**Job**
Beginning at the line that holds "(297, 582) none" and continuing to the last line of the data below, transcribe every line word for word, without pictures.

**Information**
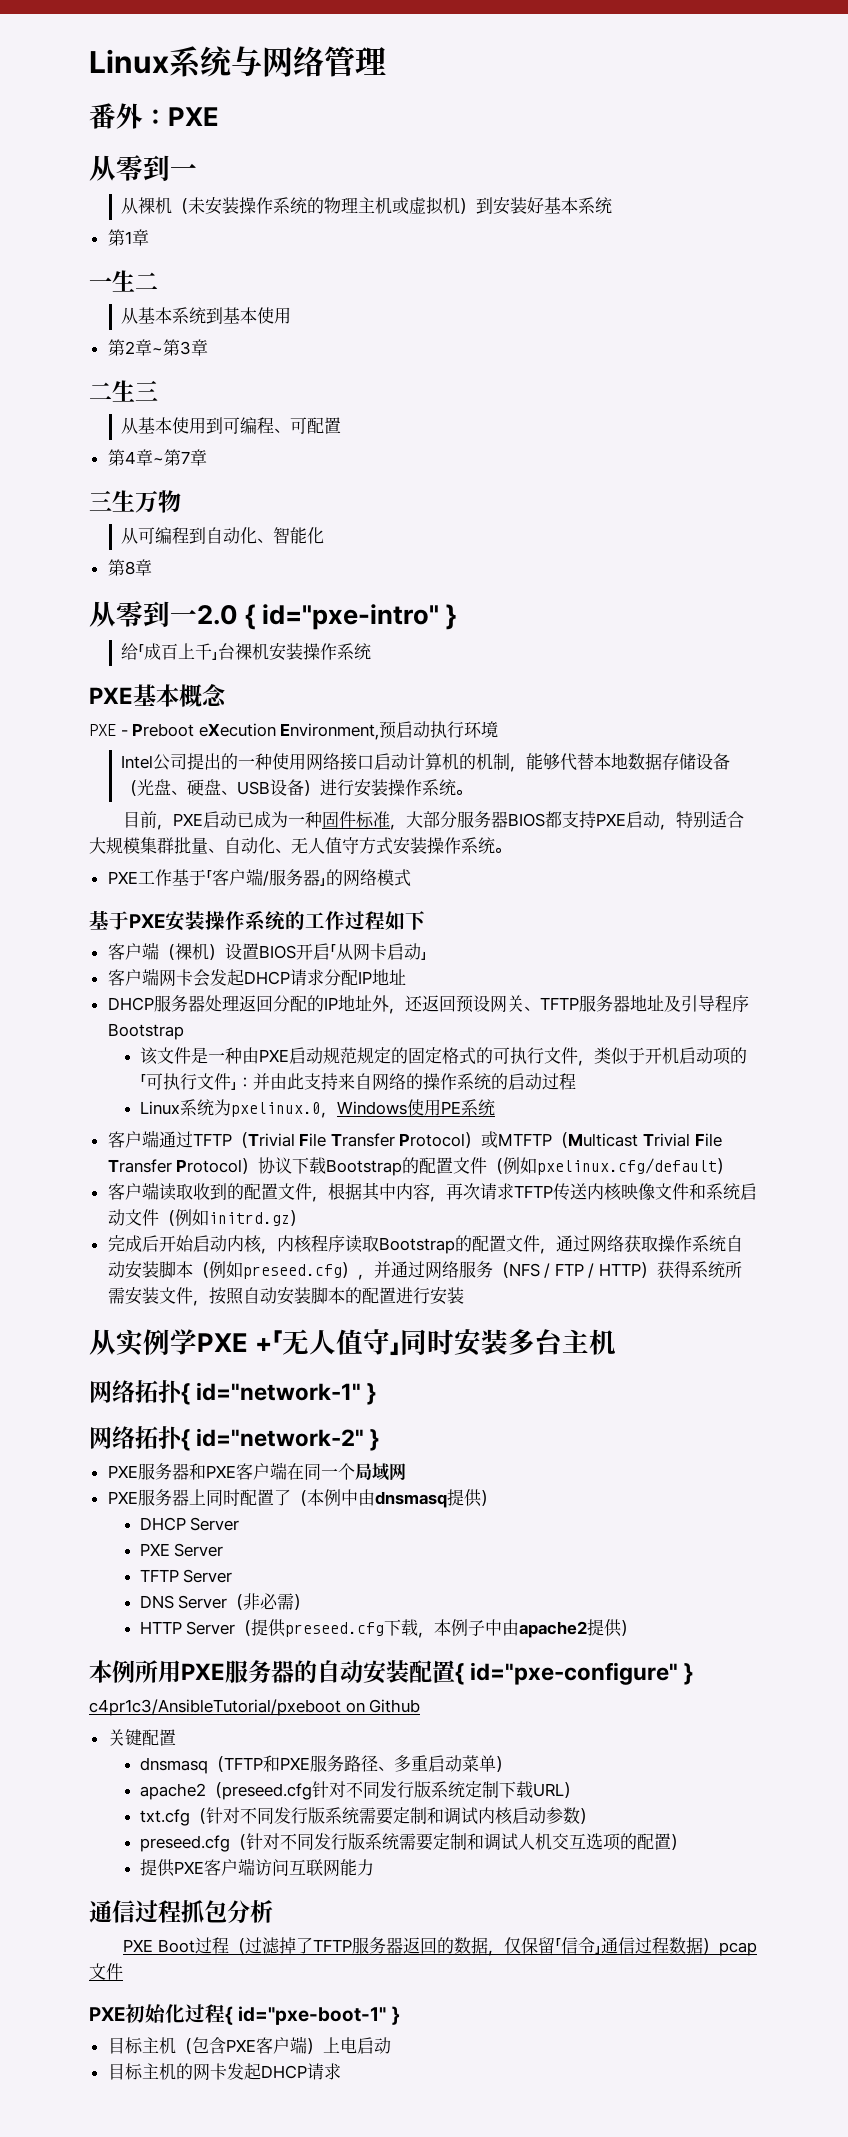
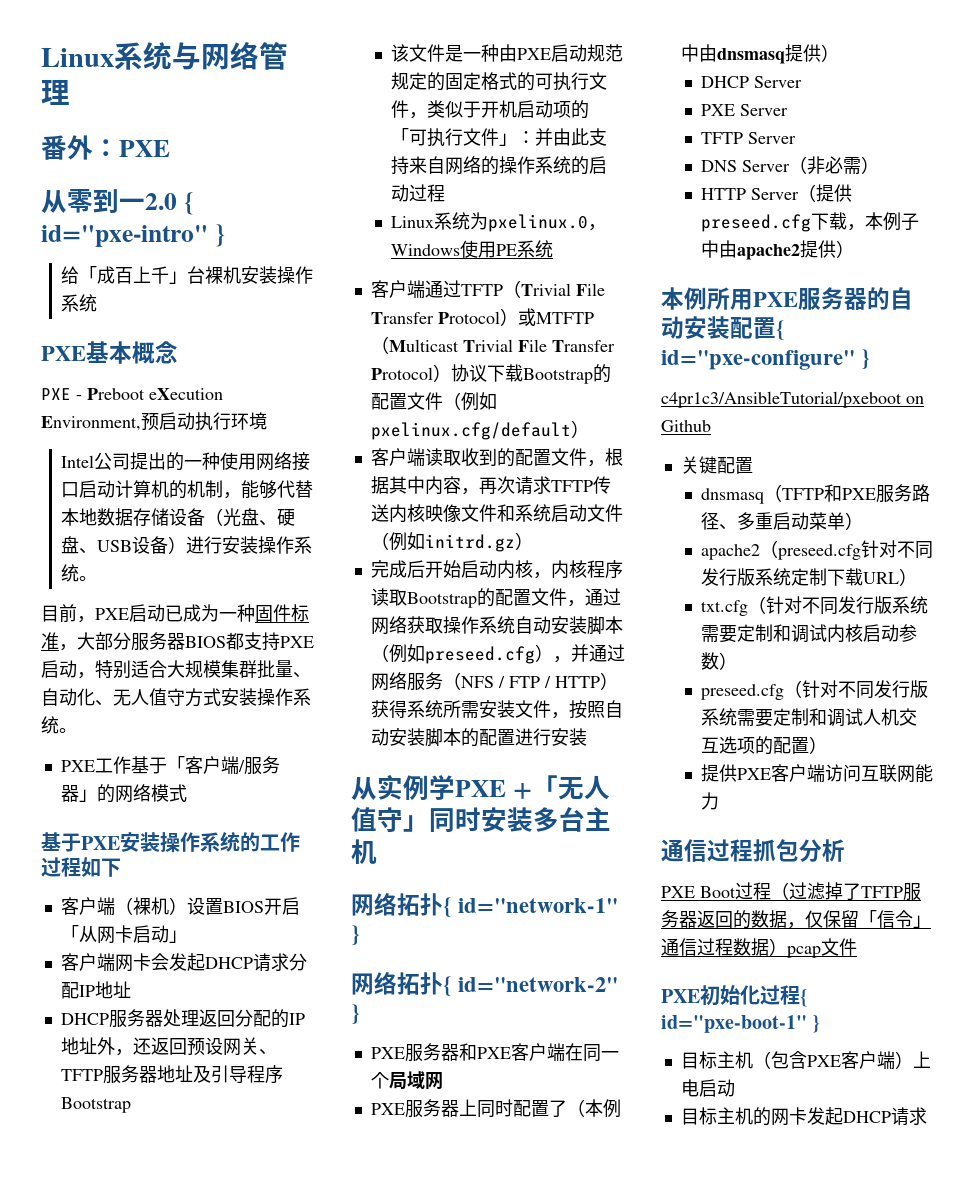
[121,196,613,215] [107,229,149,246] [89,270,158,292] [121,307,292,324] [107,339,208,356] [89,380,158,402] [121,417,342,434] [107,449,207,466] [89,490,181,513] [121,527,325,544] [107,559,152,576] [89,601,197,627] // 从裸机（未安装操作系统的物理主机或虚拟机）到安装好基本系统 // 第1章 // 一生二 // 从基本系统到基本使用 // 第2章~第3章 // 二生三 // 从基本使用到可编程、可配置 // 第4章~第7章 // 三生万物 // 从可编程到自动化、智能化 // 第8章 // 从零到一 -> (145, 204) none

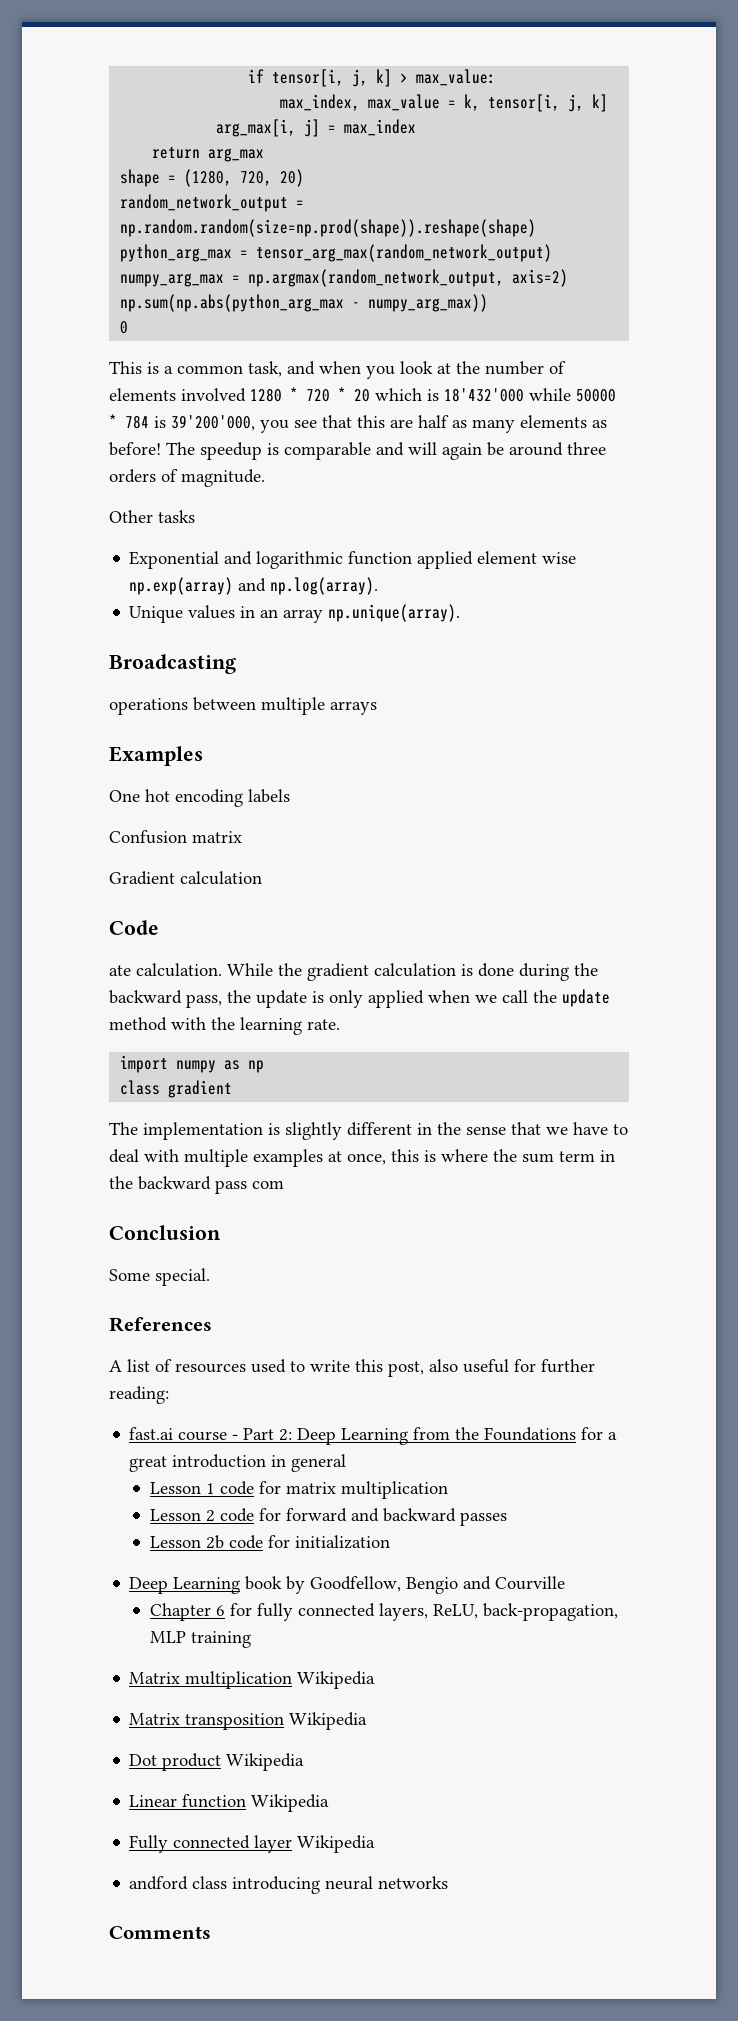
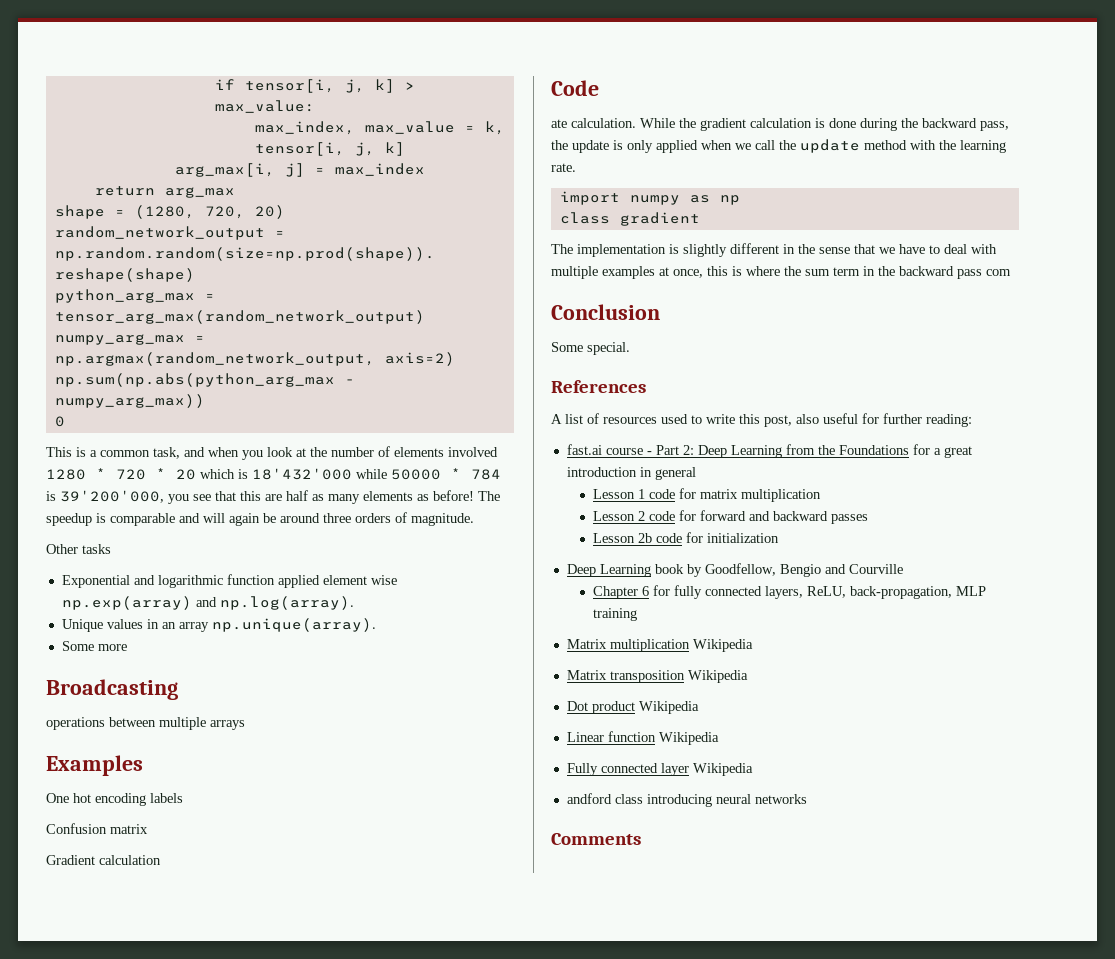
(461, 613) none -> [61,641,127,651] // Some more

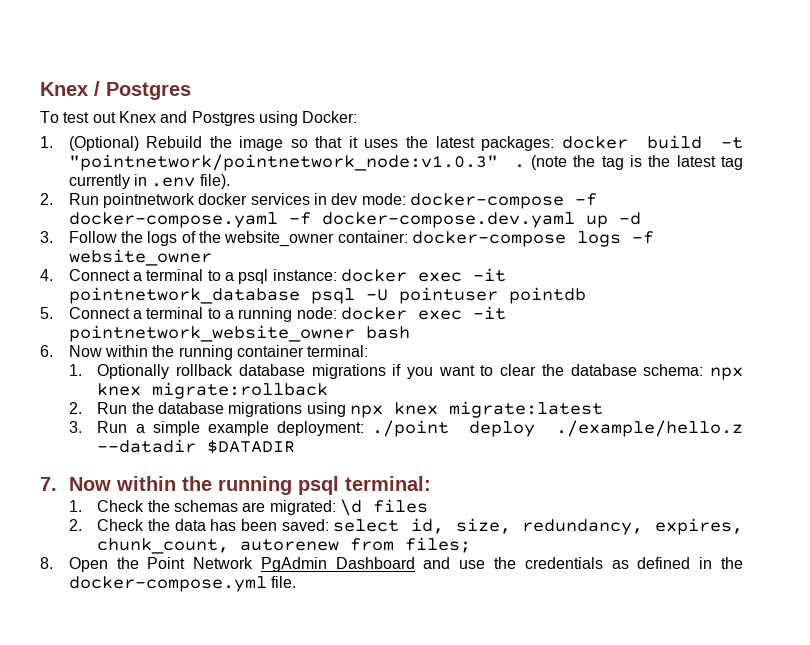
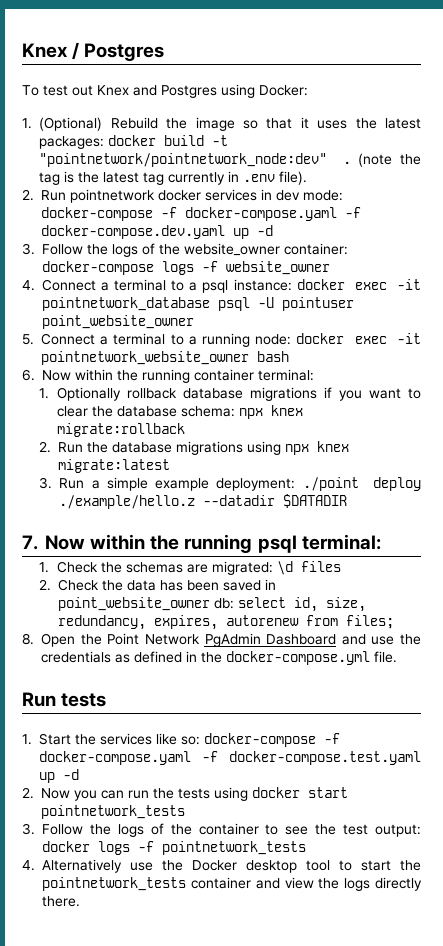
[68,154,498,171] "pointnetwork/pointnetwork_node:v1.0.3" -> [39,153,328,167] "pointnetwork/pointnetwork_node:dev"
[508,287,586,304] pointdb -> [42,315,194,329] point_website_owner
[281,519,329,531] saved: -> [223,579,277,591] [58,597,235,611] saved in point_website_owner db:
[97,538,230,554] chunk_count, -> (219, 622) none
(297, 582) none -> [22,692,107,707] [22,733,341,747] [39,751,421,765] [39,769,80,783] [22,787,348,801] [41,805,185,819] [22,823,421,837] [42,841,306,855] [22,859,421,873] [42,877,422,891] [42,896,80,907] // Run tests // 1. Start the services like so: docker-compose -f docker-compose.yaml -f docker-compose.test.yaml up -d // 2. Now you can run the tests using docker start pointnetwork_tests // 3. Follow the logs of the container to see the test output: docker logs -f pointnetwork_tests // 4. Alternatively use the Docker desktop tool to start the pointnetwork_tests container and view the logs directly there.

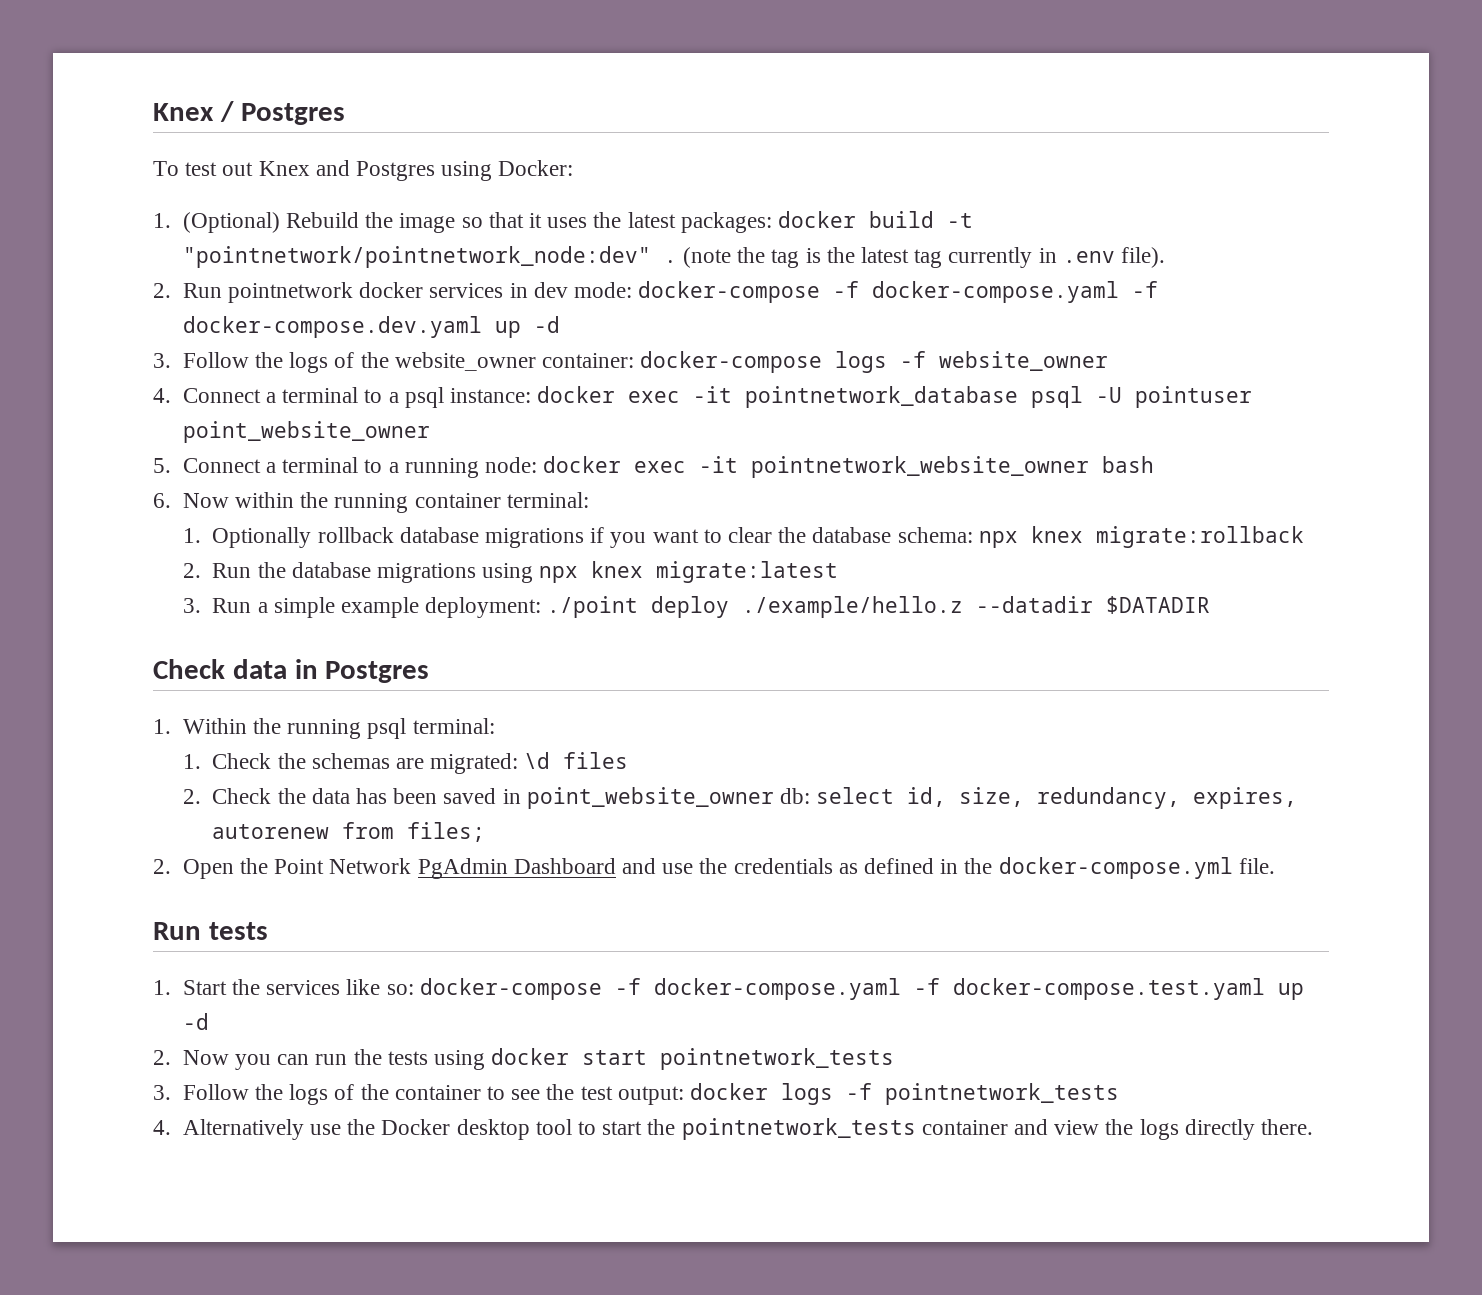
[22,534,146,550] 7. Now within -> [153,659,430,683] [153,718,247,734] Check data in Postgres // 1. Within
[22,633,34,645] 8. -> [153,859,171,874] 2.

**Output below**
(297, 582) none -> [22,692,107,707] [22,733,341,747] [39,751,421,765] [39,769,80,783] [22,787,348,801] [41,805,185,819] [22,823,421,837] [42,841,306,855] [22,859,421,873] [42,877,422,891] [42,896,80,907] // Run tests // 1. Start the services like so: docker-compose -f docker-compose.yaml -f docker-compose.test.yaml up -d // 2. Now you can run the tests using docker start pointnetwork_tests // 3. Follow the logs of the container to see the test output: docker logs -f pointnetwork_tests // 4. Alternatively use the Docker desktop tool to start the pointnetwork_tests container and view the logs directly there.

[22,534,146,550] 7. Now within -> [153,659,430,683] [153,718,247,734] Check data in Postgres // 1. Within
[22,633,34,645] 8. -> [153,859,171,874] 2.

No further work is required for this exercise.